In recent years, there has been an attempt to put a more populist face on these ideologues’ fanatical calls for small government, with corporate donors and political operatives focusing on building up the Tea Party movement. But after scoring great gains for Republicans in 2010, the Tea Party wasn’t able to maintain momentum: Here, too, the appeal is mainly in places that are already strongly Republican, the South and certain areas of the Midwest.
From my own experience in the modern conservative coalition, including growing up in an extremely conservative Southern evangelical household, I know that the base will remain strong in certain areas without any need to moderate its views. However, your base alone can’t win elections.
The Right, like any other political movement, finds itself every now and then at a point where it needs to reevaluate itself.

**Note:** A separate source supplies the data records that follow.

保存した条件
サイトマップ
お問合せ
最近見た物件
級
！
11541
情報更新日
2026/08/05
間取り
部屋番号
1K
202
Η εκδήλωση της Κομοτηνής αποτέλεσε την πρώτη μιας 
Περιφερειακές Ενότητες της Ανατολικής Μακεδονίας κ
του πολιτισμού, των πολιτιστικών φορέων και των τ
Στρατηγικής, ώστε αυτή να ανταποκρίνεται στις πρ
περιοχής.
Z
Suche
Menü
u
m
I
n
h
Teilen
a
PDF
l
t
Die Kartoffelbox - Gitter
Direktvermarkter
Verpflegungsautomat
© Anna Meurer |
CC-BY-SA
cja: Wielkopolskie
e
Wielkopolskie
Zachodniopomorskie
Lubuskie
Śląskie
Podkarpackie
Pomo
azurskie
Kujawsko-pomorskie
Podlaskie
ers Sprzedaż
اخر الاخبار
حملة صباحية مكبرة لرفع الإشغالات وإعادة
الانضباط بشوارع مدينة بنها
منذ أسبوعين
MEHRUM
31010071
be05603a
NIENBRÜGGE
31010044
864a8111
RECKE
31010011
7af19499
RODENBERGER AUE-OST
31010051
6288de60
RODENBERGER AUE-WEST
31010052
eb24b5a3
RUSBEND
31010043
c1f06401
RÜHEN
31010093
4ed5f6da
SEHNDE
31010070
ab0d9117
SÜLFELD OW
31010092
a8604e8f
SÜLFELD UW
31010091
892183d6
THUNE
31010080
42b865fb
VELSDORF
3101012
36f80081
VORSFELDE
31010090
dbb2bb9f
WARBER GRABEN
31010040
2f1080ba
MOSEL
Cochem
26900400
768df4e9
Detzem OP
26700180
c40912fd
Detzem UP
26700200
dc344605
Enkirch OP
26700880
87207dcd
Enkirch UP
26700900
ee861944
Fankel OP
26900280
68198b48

Today, too many in the GOP don’t want to admit that they’ve lost any policy mandate they might have had in 2010. Until they do—listening to some of their own leaders, like Jeb Bush—they are doomed to stay in the current state of stagnation.
At the last minute, Grover Norquist agreed that the Senate’s fiscal cliff compromise was an acceptable solution. However this support of compromise from the economic far-right would last only a few hours, until the Club for Growth told Republicans in the House they must vote “no” on the compromise; a bill which the group reasoned was simply “business as usual,” adding that the only reason the Senate passed the bill so late at night was “in the hopes of avoiding public scrutiny” rather than gridlock and political maneuvering. The far right found its champion in the Senate with Sen. Marco Rubio, who voted “no,” arguing that it was a matter of principle and not politics.
What the Tea Party-backed senator realized was that if he wants to have any chance of winning the nomination in 2016 he’ll have to cater to the hard right. And if Rubio’s calculations are any indication, this means relatively little moderation for the party in the short run.
But it doesn’t have to be this way. A more modern conservative coalition would broaden the base and bring in new leaders—exchanging the “intense policy demanders” like the National Rifle Association for those promoting innovative policies on issues where conservatives are losing (gay marriage, gun control, taxing the wealthy). The problem is that given the strength of conservative voters in the primary electorate, most less-extreme candidates don’t stand much of a chance. And while some in the old guard have tested the waters with moves such as David Keene’s inclusion of the gay Republican group GOProud to the Conservative Political Action Conference, it will be the next generation of Republican leaders who determine whether the party of Reagan is ready to move past the ‘80s and come to terms with a changing America.